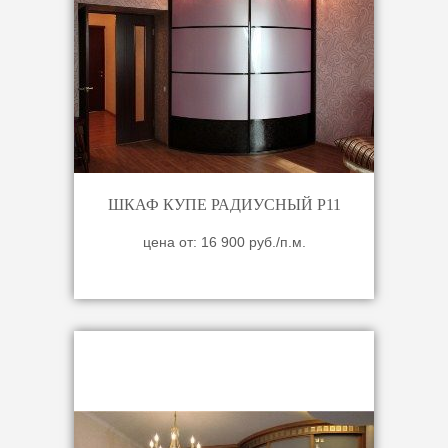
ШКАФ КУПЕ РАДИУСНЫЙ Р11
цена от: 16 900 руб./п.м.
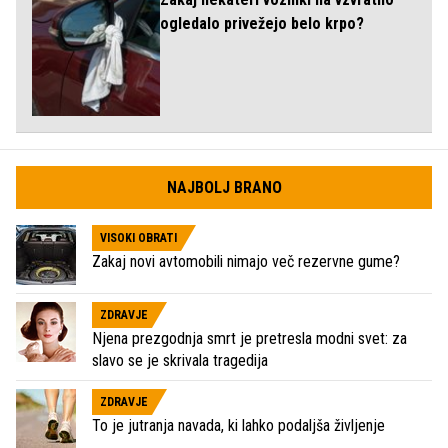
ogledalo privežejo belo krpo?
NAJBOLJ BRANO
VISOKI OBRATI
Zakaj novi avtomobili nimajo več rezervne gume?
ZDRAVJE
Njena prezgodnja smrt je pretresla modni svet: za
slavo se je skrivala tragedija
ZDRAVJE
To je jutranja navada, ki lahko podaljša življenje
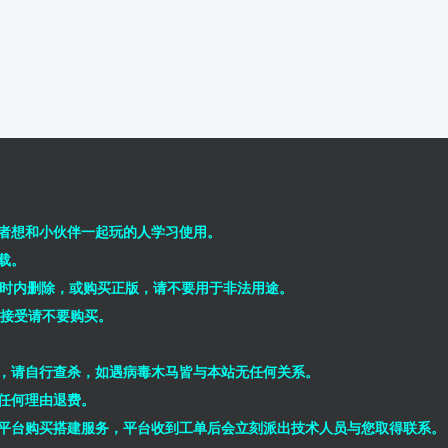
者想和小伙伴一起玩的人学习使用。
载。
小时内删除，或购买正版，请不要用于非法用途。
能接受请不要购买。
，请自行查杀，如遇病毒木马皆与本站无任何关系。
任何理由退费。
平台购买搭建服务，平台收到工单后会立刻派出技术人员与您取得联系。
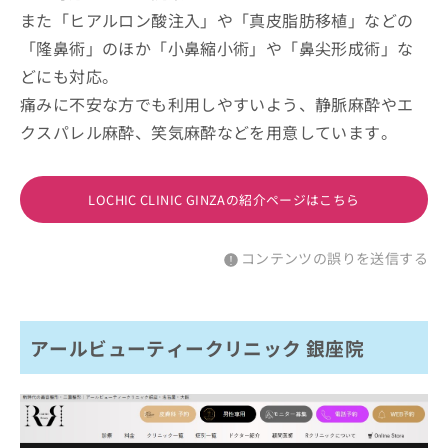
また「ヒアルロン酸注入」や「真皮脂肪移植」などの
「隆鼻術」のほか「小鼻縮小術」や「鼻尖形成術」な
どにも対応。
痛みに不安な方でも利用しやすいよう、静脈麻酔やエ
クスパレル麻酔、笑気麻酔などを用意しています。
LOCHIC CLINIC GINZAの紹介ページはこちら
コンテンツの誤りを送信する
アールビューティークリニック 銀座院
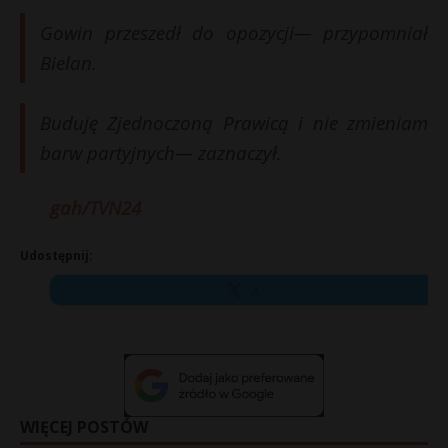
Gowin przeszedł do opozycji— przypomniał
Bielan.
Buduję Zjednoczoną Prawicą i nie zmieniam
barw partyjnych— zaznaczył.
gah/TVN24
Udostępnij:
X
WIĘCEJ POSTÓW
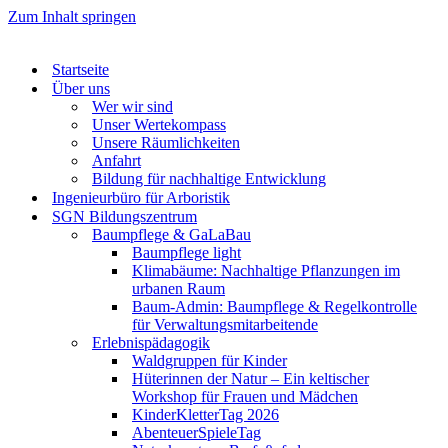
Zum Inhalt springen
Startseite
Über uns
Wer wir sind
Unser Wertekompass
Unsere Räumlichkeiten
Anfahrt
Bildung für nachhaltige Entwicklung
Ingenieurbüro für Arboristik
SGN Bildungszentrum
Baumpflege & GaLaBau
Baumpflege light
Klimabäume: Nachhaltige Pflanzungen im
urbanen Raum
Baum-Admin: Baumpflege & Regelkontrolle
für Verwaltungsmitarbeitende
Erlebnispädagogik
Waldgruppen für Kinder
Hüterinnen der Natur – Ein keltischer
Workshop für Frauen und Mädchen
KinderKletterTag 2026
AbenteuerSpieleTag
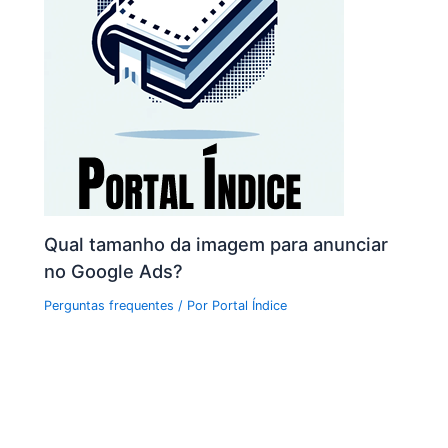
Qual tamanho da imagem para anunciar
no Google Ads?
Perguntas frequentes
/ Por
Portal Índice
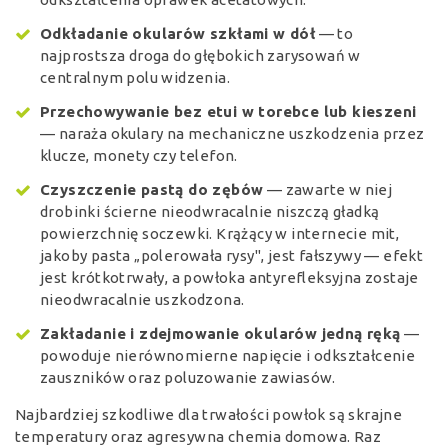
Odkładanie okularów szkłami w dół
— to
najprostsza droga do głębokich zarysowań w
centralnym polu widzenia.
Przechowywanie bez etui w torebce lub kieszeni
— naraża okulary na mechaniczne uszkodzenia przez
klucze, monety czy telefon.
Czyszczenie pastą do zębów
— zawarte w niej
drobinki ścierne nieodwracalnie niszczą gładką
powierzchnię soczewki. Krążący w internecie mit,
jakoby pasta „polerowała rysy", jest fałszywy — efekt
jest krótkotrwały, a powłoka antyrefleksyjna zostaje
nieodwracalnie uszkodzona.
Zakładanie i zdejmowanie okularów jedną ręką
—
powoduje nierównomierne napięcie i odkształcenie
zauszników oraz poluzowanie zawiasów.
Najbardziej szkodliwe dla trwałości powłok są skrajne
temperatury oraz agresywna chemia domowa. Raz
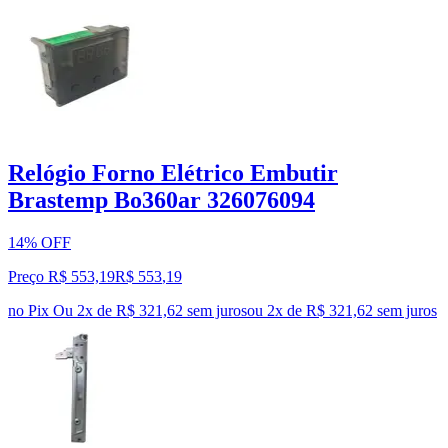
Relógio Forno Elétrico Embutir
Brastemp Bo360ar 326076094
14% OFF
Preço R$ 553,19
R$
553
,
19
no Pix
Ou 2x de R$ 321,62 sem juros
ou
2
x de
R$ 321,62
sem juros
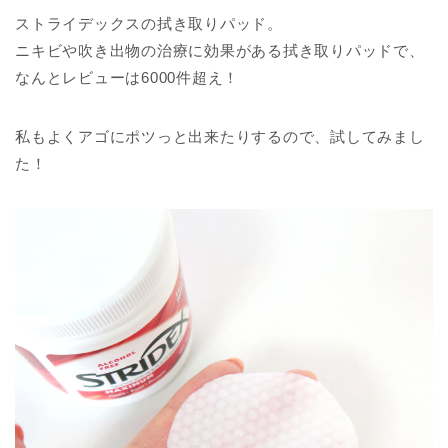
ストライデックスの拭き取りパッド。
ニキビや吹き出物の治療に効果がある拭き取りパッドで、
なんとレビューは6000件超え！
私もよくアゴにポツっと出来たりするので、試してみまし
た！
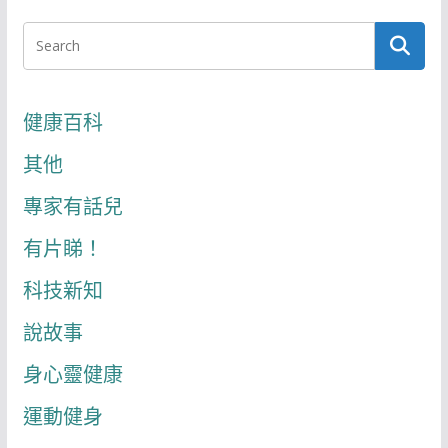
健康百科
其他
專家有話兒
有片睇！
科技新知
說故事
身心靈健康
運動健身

THE TASK: What is the number of lines in these records that contain "okularów"? Reply with the number only.

WRITTEN SOLUTION: 2